Problems to work on.
**a.** In the S3 access page, what is the secret key used for instead of being passed to AWS services directly?
**b.** Retype the passage from the S3 access page, starting with "By default, the" and going on through "Hadoop configuration properties.".

Page extract.
--- START ---

Configuring Access to S3 on CDP Private Cloud Base

For Apache Hadoop applications to be able to interact with Amazon S3, they must know the AWS access key and the secret key. This can be achieved in three different ways: through configuration properties, environment variables, or instance metadata. While the first two options can be used when accessing S3 from a cluster running in your own data center. IAM roles, which use instance metadata should be used to control access to AWS resources if your cluster is running on EC2.

Table 1. Authentication Options for Different Deployment Scenarios
Deployment Scenario Authentication Options
Cluster runs on EC2 Use IAM roles to control access to your AWS resources. If you configure role-based access, instance metadata will automatically be used to authenticate.
Cluster runs in your own data center Use the below mentioned configuration properties to authenticate. You can set the configuration properties globally or per-bucket.

Temporary security credentials, also known as "session credentials", can be issued. These consist of a secret key with a limited lifespan, along with a session token, another secret which must be known and used alongside the access key. The secret key is never passed to AWS services directly. Instead it is used to sign the URL and headers of the HTTP request.

By default, the S3A filesystem client follows the following authentication chain:

  1. If login details were provided in the filesystem URI, a warning is printed and then the username and password are extracted for the AWS key and secret respectively. You may authenticate using per-bucket authentication credentials.

  2. The fs.s3a.access.key and fs.s3a.secret.key are looked for in the Hadoop configuration properties.

  3. The AWS environment variables are then looked for.

  4. An attempt is made to query the Amazon EC2 Instance Metadata Service to retrieve credentials published to EC2 VMs.

--- END ---

(Extracted data entries)
--- START ---

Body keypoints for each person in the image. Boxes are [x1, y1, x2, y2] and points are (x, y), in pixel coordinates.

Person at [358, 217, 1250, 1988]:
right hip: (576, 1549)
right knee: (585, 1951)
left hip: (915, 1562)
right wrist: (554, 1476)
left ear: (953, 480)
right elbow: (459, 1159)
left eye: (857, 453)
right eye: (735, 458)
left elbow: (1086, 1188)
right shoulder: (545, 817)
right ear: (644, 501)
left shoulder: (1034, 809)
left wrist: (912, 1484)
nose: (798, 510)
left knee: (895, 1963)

--- END ---
--- START ---

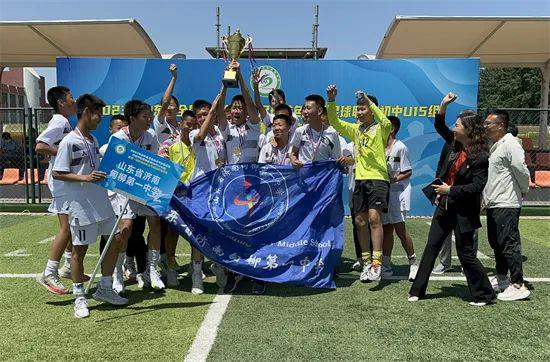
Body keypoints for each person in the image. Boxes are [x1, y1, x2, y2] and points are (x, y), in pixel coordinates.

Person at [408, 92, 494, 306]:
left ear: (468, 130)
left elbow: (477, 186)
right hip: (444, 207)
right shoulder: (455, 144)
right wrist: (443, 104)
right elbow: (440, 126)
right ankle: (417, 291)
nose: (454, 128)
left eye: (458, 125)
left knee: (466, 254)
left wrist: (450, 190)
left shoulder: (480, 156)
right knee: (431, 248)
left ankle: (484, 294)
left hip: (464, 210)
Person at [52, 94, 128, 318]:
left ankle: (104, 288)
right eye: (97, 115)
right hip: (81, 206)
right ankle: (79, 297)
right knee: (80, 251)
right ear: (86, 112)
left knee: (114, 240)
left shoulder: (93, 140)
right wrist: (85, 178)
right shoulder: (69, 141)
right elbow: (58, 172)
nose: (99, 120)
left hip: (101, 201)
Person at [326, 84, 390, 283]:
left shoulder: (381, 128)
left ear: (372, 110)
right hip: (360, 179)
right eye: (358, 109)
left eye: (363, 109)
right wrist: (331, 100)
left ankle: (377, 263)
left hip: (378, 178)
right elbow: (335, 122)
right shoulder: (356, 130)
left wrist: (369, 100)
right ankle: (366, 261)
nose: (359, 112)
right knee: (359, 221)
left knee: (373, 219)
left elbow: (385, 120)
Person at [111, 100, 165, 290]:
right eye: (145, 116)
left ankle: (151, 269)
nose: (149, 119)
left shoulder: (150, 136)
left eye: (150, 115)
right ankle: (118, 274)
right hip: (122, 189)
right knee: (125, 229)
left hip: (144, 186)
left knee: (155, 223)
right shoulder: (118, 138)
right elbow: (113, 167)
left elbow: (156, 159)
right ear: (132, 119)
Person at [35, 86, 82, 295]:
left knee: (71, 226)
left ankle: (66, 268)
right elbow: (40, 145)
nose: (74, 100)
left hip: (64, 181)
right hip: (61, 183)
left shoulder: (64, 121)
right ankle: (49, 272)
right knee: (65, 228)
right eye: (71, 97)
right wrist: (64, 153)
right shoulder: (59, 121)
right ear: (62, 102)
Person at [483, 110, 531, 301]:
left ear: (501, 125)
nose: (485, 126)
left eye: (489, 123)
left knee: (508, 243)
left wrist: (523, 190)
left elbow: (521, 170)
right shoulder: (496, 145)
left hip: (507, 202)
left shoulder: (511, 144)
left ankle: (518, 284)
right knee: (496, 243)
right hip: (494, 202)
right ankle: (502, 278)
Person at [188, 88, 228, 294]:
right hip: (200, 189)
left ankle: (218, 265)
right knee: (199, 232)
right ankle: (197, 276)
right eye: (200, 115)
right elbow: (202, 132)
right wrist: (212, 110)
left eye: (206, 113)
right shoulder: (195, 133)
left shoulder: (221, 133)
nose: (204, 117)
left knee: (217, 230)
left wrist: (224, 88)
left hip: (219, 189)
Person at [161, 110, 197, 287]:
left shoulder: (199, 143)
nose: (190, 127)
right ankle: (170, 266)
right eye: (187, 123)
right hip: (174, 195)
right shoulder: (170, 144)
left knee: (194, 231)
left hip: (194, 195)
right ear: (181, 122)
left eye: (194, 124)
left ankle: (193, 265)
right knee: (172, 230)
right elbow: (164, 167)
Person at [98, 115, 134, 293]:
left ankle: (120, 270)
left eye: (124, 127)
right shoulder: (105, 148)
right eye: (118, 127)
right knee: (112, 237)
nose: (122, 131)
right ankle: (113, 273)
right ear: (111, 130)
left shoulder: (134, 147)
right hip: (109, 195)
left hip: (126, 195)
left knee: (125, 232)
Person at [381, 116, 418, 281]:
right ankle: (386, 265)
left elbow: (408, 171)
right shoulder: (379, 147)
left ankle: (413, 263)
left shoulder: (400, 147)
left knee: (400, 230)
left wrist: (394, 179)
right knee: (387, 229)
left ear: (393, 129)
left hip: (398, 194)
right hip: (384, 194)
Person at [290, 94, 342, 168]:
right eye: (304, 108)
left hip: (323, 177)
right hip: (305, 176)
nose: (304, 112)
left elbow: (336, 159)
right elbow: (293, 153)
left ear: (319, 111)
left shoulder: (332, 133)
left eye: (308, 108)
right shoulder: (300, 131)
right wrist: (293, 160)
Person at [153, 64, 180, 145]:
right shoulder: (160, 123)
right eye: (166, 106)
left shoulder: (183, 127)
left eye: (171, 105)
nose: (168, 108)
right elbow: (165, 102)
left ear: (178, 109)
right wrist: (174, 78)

--- END ---
--- START ---

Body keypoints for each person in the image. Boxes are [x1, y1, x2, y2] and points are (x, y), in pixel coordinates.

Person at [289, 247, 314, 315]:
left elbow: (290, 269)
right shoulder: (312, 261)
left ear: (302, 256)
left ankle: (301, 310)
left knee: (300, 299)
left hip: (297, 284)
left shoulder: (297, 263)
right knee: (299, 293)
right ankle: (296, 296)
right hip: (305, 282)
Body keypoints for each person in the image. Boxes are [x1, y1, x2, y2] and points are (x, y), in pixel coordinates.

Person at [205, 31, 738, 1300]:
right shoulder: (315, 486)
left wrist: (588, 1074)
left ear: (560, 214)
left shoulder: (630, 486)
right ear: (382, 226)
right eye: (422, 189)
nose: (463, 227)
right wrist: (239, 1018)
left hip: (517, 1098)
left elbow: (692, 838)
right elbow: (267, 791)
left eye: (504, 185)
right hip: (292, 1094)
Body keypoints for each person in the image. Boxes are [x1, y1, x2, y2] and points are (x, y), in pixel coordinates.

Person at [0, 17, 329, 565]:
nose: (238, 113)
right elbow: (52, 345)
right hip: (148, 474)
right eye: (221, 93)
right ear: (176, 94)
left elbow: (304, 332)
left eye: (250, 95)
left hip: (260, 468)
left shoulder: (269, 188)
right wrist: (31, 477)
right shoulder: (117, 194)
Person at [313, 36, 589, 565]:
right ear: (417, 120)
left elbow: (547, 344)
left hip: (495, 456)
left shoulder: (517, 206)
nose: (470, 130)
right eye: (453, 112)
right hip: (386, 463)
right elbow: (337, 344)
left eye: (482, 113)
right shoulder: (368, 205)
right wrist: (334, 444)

--- END ---

Results.
**a.** It is used to sign the URL and headers of the HTTP request.

**b.**
By default, the S3A filesystem client follows the following authentication chain:

  1. If login details were provided in the filesystem URI, a warning is printed and then the username and password are extracted for the AWS key and secret respectively. You may authenticate using per-bucket authentication credentials.

  2. The fs.s3a.access.key and fs.s3a.secret.key are looked for in the Hadoop configuration properties.